Patrick Mahomes will probably win the Super Bowl next year
I think [Patrick Mahomes] is probably going to win a Super Bowl next year.
NFL coaches should go for two points every single time
93% of extra points were made... 48% of two-point conversions were completed... realize that they should go for two every single time. But they won't do it... if you have a good offense, you should absolutely go for two points every single time.
The 90s starter jacket and script hat is the pinnacle of coach fashion
The absolute pinnacle of coach looks will forever be the nineties when it comes to the script hat and the starter jacket. That is the coolest that coaches will ever look in any sport ever... I miss those days. I wish guys would wear starter jackets again.
Jose Canseco didn't have any power and essentially quit the fight
Once he punched me, I realized the fucking wizard behind the curtain was fucking just a man. I fucking went after him... He didn't give me... He quit. No, he quit.
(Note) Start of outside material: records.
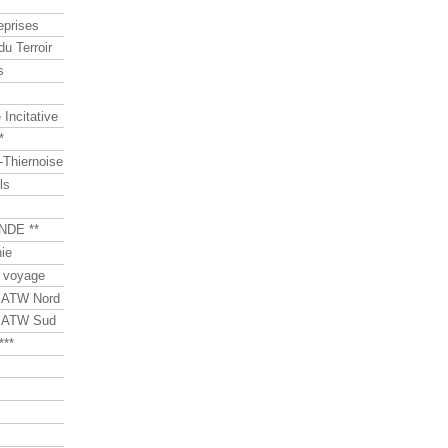
eprises
du Terroir
s
Incitative
*
Thiernoise
ls
NDE **
ie
 voyage
s ATW Nord
s ATW Sud
***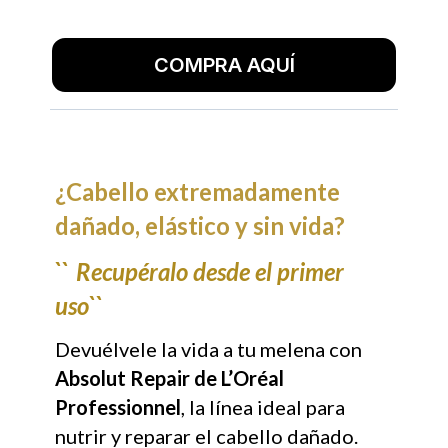
COMPRA AQUÍ
¿Cabello extremadamente
dañado, elástico y sin vida?
``
Recupéralo desde el primer
uso``
Devuélvele la vida a tu melena con
Absolut Repair de L’Oréal
Professionnel
, la línea ideal para
nutrir y reparar el cabello dañado.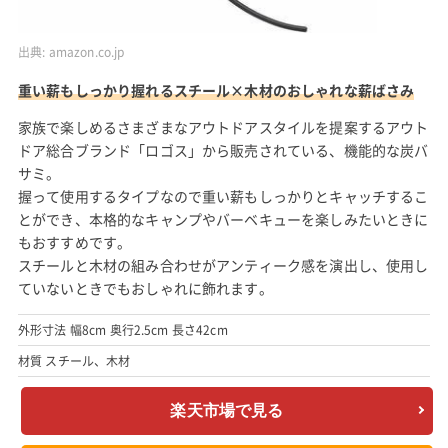
出典:
amazon.co.jp
重い薪もしっかり握れるスチール×木材のおしゃれな薪ばさみ
家族で楽しめるさまざまなアウトドアスタイルを提案するアウト
ドア総合ブランド「ロゴス」から販売されている、機能的な炭バ
サミ。
握って使用するタイプなので重い薪もしっかりとキャッチするこ
とができ、本格的なキャンプやバーベキューを楽しみたいときに
もおすすめです。
スチールと木材の組み合わせがアンティーク感を演出し、使用し
ていないときでもおしゃれに飾れます。
外形寸法 幅8cm 奥行2.5cm 長さ42cm
材質 スチール、木材
楽天市場で見る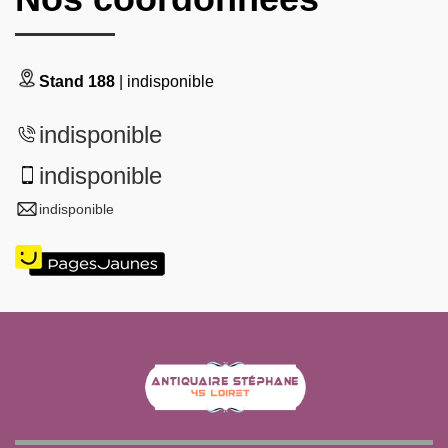
Stand 188
| indisponible
indisponible
indisponible
indisponible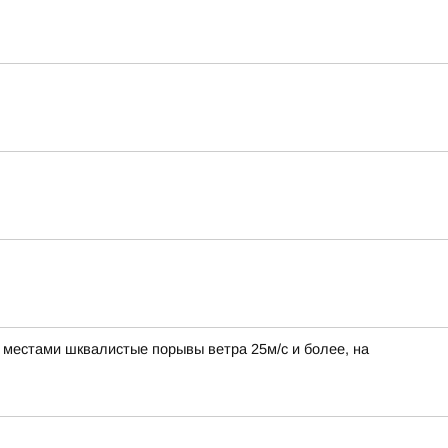
, местами шквалистые порывы ветра 25м/с и более, на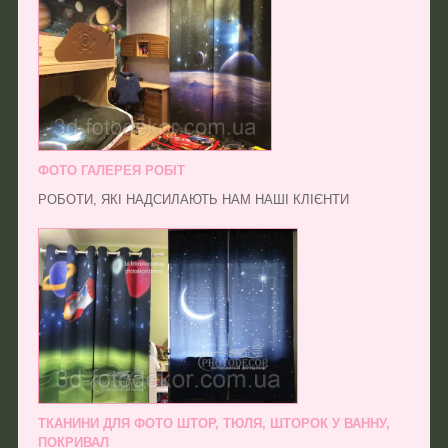
ФОТО ГАЛЕРЕЯ РОБІТ
РОБОТИ, ЯКІ НАДСИЛАЮТЬ НАМ НАШІ КЛІЄНТИ
ТКАНИНИ ДЛЯ ФОТО ШТОР, ТЮЛЯ, ШТОРОК У ВАННУ,
ПОКРИВАЛ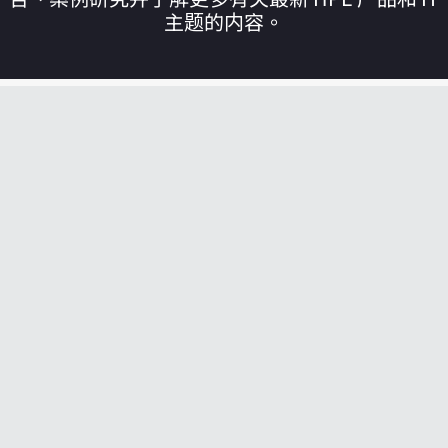
主题的内容。
您的购物车目前是空的
前往 HPE 商店浏览、配置和订购。
立即购买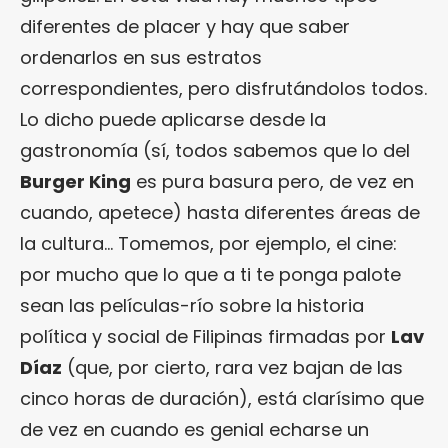
diferentes de placer y hay que saber
ordenarlos en sus estratos
correspondientes, pero disfrutándolos todos.
Lo dicho puede aplicarse desde la
gastronomía (sí, todos sabemos que lo del
Burger King
es pura basura pero, de vez en
cuando, apetece) hasta diferentes áreas de
la cultura… Tomemos, por ejemplo, el cine:
por mucho que lo que a ti te ponga palote
sean las películas-río sobre la historia
política y social de Filipinas firmadas por
Lav
Díaz
(que, por cierto, rara vez bajan de las
cinco horas de duración), está clarísimo que
de vez en cuando es genial echarse un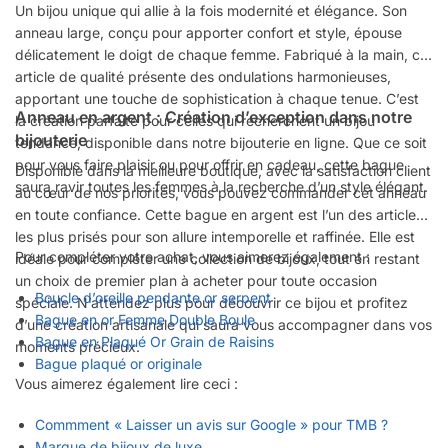
Un bijou unique qui allie à la fois modernité et élégance. Son
anneau large, conçu pour apporter confort et style, épouse
délicatement le doigt de chaque femme. Fabriqué à la main, cet
article de qualité présente des ondulations harmonieuses,
apportant une touche de sophistication à chaque tenue. C’est
Anneau en argent : Création d’exception dans notre
la création parfaite pour celles qui recherchent un bijou
bijouterie
tendance, disponible dans notre bijouterie en ligne. Que ce soit
pour vous faire plaisir ou pour offrir en cadeau, cette bague
Disponible dans la meilleure boutique, avec la satisfaction client
saura ravir toutes les femmes à la recherche d’un style élégant.
au cœur de nos priorités, vous pouvez commander cet anneau
en toute confiance. Cette bague en argent est l’un des articles
les plus prisés pour son allure intemporelle et raffinée. Elle est
Pour compléter votre achat, vous aimerez également :
idéale pour compléter une collection de bijoux, tout en restant
un choix de premier plan à acheter pour toute occasion
Boucle d’oreille pendante or serpent
spéciale. N’attendez plus pour découvrir ce bijou et profitez
Bague en or Femme Double Boule
d’une création artisanale qui saura vous accompagner dans vos
Bague en Plaqué Or Grain de Raisins
moments précieux.
Bague plaqué or originale
Vous aimerez également lire ceci :
Commment « Laisser un avis sur Google » pour TMB ?
Marque de bijoux de luxe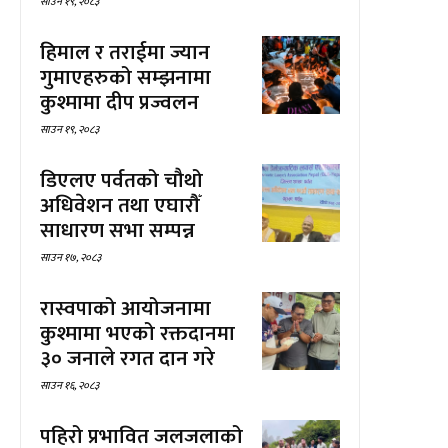
साउन १९, २०८३
हिमाल र तराईमा ज्यान
गुमाएहरुको सम्झनामा
कुश्मामा दीप प्रज्वलन
साउन १९, २०८३
डिएलए पर्वतको चौथो
अधिवेशन तथा एघारौँ
साधारण सभा सम्पन्न
साउन १७, २०८३
रास्वपाको आयोजनामा
कुश्मामा भएको रक्तदानमा
३० जनाले रगत दान गरे
साउन १६, २०८३
पहिरो प्रभावित जलजलाको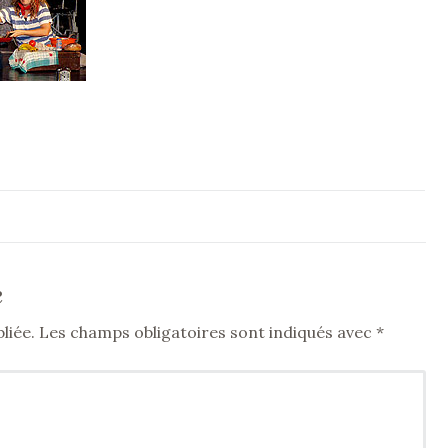
e
liée.
Les champs obligatoires sont indiqués avec
*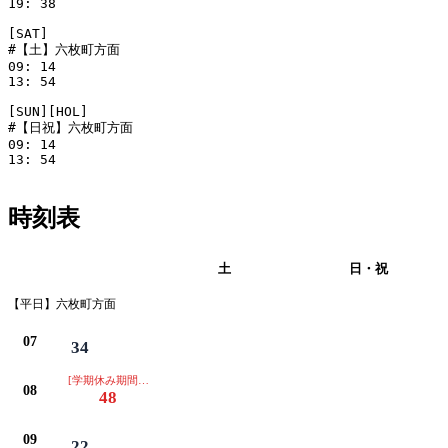
19: 38

[SAT]

#【土】六枚町方面

09: 14

13: 54

[SUN][HOL]

#【日祝】六枚町方面

09: 14

13: 54

時刻表
平日
土
日・祝
【平日】六枚町方面
07
34
[学期休み期間、運休]
08
48
09
22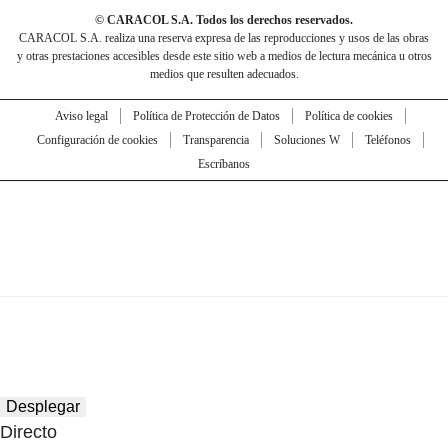
© CARACOL S.A. Todos los derechos reservados.
CARACOL S.A. realiza una reserva expresa de las reproducciones y usos de las obras
y otras prestaciones accesibles desde este sitio web a medios de lectura mecánica u otros
medios que resulten adecuados.
Aviso legal
Política de Protección de Datos
Política de cookies
Configuración de cookies
Transparencia
Soluciones W
Teléfonos
Escríbanos
Desplegar
Directo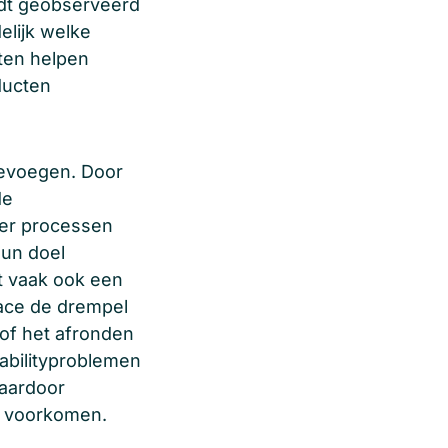
ordt geobserveerd
elijk welke
ten helpen
ducten
oevoegen. Door
de
eer processen
hun doel
ft vaak ook een
rface de drempel
 of het afronden
sabilityproblemen
waardoor
n voorkomen.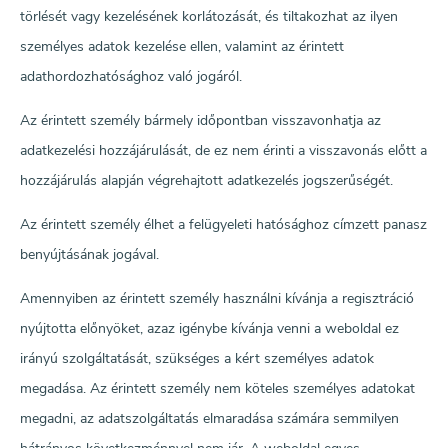
törlését vagy kezelésének korlátozását, és tiltakozhat az ilyen
személyes adatok kezelése ellen, valamint az érintett
adathordozhatósághoz való jogáról.
Az érintett személy bármely időpontban visszavonhatja az
adatkezelési hozzájárulását, de ez nem érinti a visszavonás előtt a
hozzájárulás alapján végrehajtott adatkezelés jogszerűségét.
Az érintett személy élhet a felügyeleti hatósághoz címzett panasz
benyújtásának jogával.
Amennyiben az érintett személy használni kívánja a regisztráció
nyújtotta előnyöket, azaz igénybe kívánja venni a weboldal ez
irányú szolgáltatását, szükséges a kért személyes adatok
megadása. Az érintett személy nem köteles személyes adatokat
megadni, az adatszolgáltatás elmaradása számára semmilyen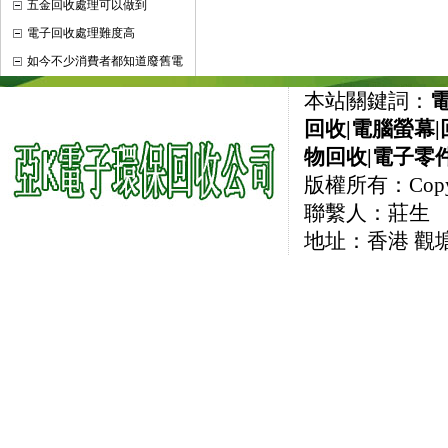
五金回收處理可以做到
電子回收處理難度高
如今不少消費者都知道廢舊電
本站關鍵詞：
回收
|
電腦螢幕
|
物回收
|
電子零
版權所有：CopyRi
聯繫人：莊生 直線
地址：香港 觀塘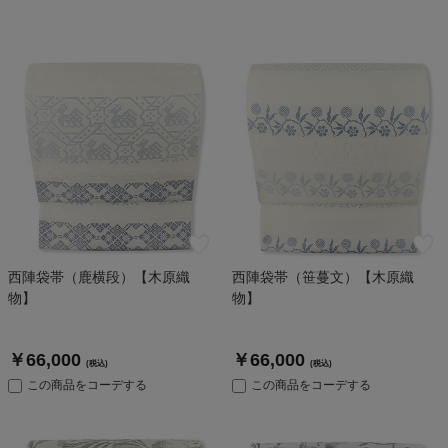
西陣袋帯（鹿横段）【木原織
西陣袋帯（笹蔓文）【木原織
物】
物】
￥66,000
￥66,000
(税込)
(税込)
この商品をコーデする
この商品をコーデする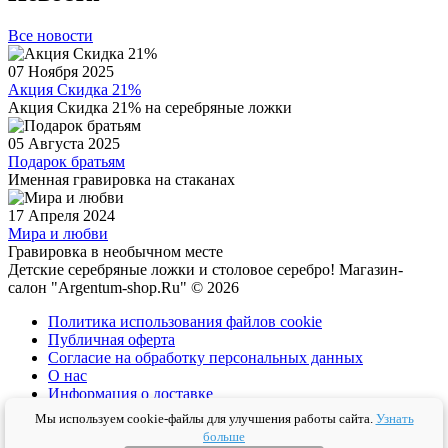
Все новости
07 Ноября 2025
Акция Скидка 21%
Акция Скидка 21% на серебряные ложки
05 Августа 2025
Подарок братьям
Именная гравировка на стаканах
17 Апреля 2024
Мира и любви
Гравировка в необычном месте
Детские серебряные ложки и столовое серебро! Магазин-
салон "Argentum-shop.Ru" © 2026
Политика использования файлов cookie
Публичная оферта
Согласие на обработку персональных данных
О нас
Информация о доставке
Политика конфиденциальности
Мы используем cookie-файлы для улучшения работы сайта.
Узнать
Условия соглашения
больше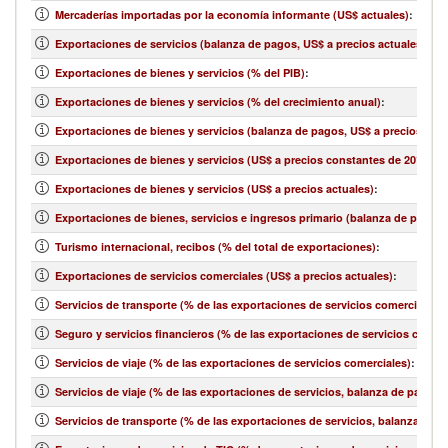
Mercaderías importadas por la economía informante (US$ actuales)
:
Exportaciones de servicios (balanza de pagos, US$ a precios actuales)
:
Exportaciones de bienes y servicios (% del PIB)
:
Exportaciones de bienes y servicios (% del crecimiento anual)
:
Exportaciones de bienes y servicios (balanza de pagos, US$ a precios actu
Exportaciones de bienes y servicios (US$ a precios constantes de 2010)
:
Exportaciones de bienes y servicios (US$ a precios actuales)
:
Exportaciones de bienes, servicios e ingresos primario (balanza de pagos,
Turismo internacional, recibos (% del total de exportaciones)
:
Exportaciones de servicios comerciales (US$ a precios actuales)
:
Servicios de transporte (% de las exportaciones de servicios comerciales)
:
Seguro y servicios financieros (% de las exportaciones de servicios comerc
Servicios de viaje (% de las exportaciones de servicios comerciales)
:
Servicios de viaje (% de las exportaciones de servicios, balanza de pagos)
:
Servicios de transporte (% de las exportaciones de servicios, balanza de 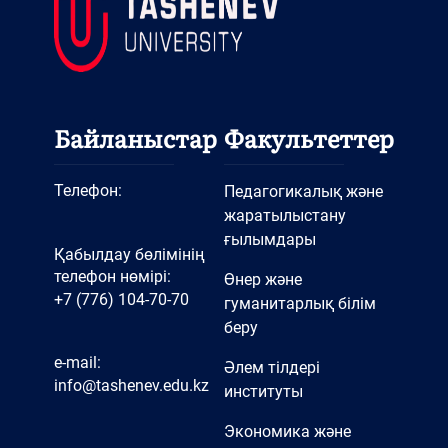
Байланыстар
Факультеттер
Телефон:
Педагогикалық және
жаратылыстану
ғылымдары
Қабылдау бөлімінің
телефон нөмірі:
Өнер және
+7 (776) 104-70-70
гуманитарлық білім
беру
e-mail:
Әлем тілдері
info@tashenev.edu.kz
институты
Экономика және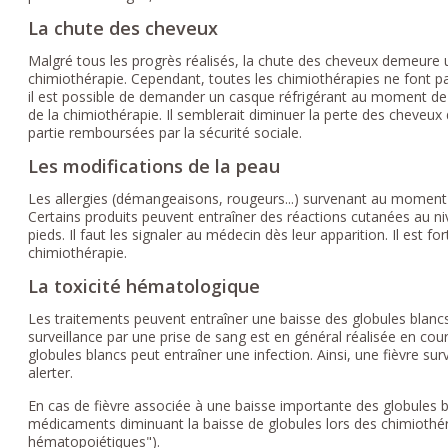
La chute des cheveux
Malgré tous les progrès réalisés, la chute des cheveux demeure u
chimiothérapie. Cependant, toutes les chimiothérapies ne font p
il est possible de demander un casque réfrigérant au moment de d
de la chimiothérapie. Il semblerait diminuer la perte des cheveux
partie remboursées par la sécurité sociale.
Les modifications de la peau
Les allergies (démangeaisons, rougeurs...) survenant au moment de
Certains produits peuvent entraîner des réactions cutanées au n
pieds. Il faut les signaler au médecin dès leur apparition. Il est fo
chimiothérapie.
La toxicité hématologique
Les traitements peuvent entraîner une baisse des globules blancs
surveillance par une prise de sang est en général réalisée en co
globules blancs peut entraîner une infection. Ainsi, une fièvre s
alerter.
En cas de fièvre associée à une baisse importante des globules 
médicaments diminuant la baisse de globules lors des chimiothéra
hématopoiétiques").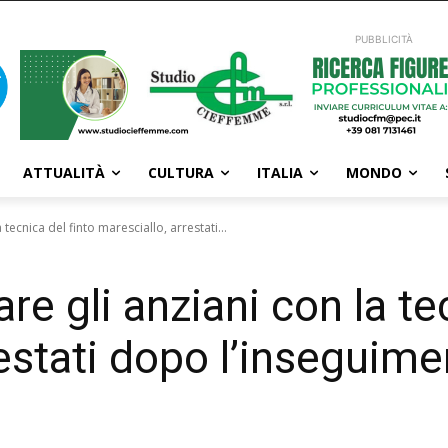
PUBBLICITÀ
ATTUALITÀ
CULTURA
ITALIA
MONDO
 tecnica del finto maresciallo, arrestati...
re gli anziani con la te
estati dopo l’inseguime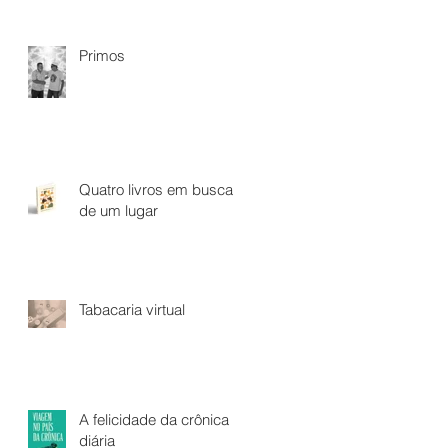
Primos
Quatro livros em busca
de um lugar
Tabacaria virtual
A felicidade da crônica
diária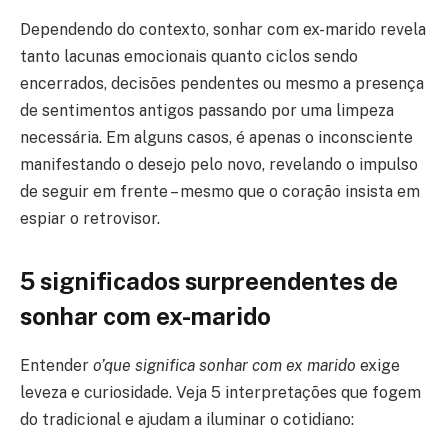
Dependendo do contexto, sonhar com ex-marido revela
tanto lacunas emocionais quanto ciclos sendo
encerrados, decisões pendentes ou mesmo a presença
de sentimentos antigos passando por uma limpeza
necessária. Em alguns casos, é apenas o inconsciente
manifestando o desejo pelo novo, revelando o impulso
de seguir em frente – mesmo que o coração insista em
espiar o retrovisor.
5 significados surpreendentes de
sonhar com ex-marido
Entender
o’que significa sonhar com ex marido
exige
leveza e curiosidade. Veja 5 interpretações que fogem
do tradicional e ajudam a iluminar o cotidiano: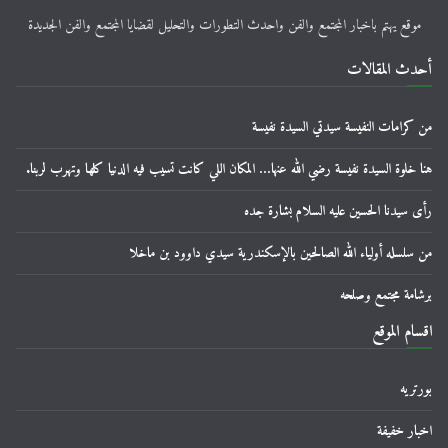
موقع يهتم باخبار المجتمع والفن واحدث التطورات والتحليل لقضايا المجتمع والفن الجديدة
أحدث المقالات
من كرامات النفيسة سيدتي السيدة نفيسة
هنا خلوة السيدة نفيسة رضي الله عنها… المكان اللي كانت تسيب فيه الدنيا كلها وتهرب لربنا.
رأى سيدنا الحسين عليه السلام بشارة جده
من سلسله أولياء الله الصالحين بالإسكندرية سيدي داوود بن ماخلا
برشامة مجتمع وصلحه
اقسام الموقع
بورتريه
اخبار خفيفة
I'm officially on Team Bulk now and plan to be jacked for the summer
I'm rocking my whoop right now. We're all training, actually. I'm on Team Bulk right now, so I'm putting on some clean weight. I'm going to be jacked up. I'm going to be looking like a beast come summertime in the swimsuit, get my summer bod ready to go.
The eagle on the 17th hole at the Waste Management Open was 'stupid luck'
No, that was just dumb luck that it went in. That was just real dumb luck... I'll be honest with you, it shouldn't have gone [in]. That's just stupid luck, man.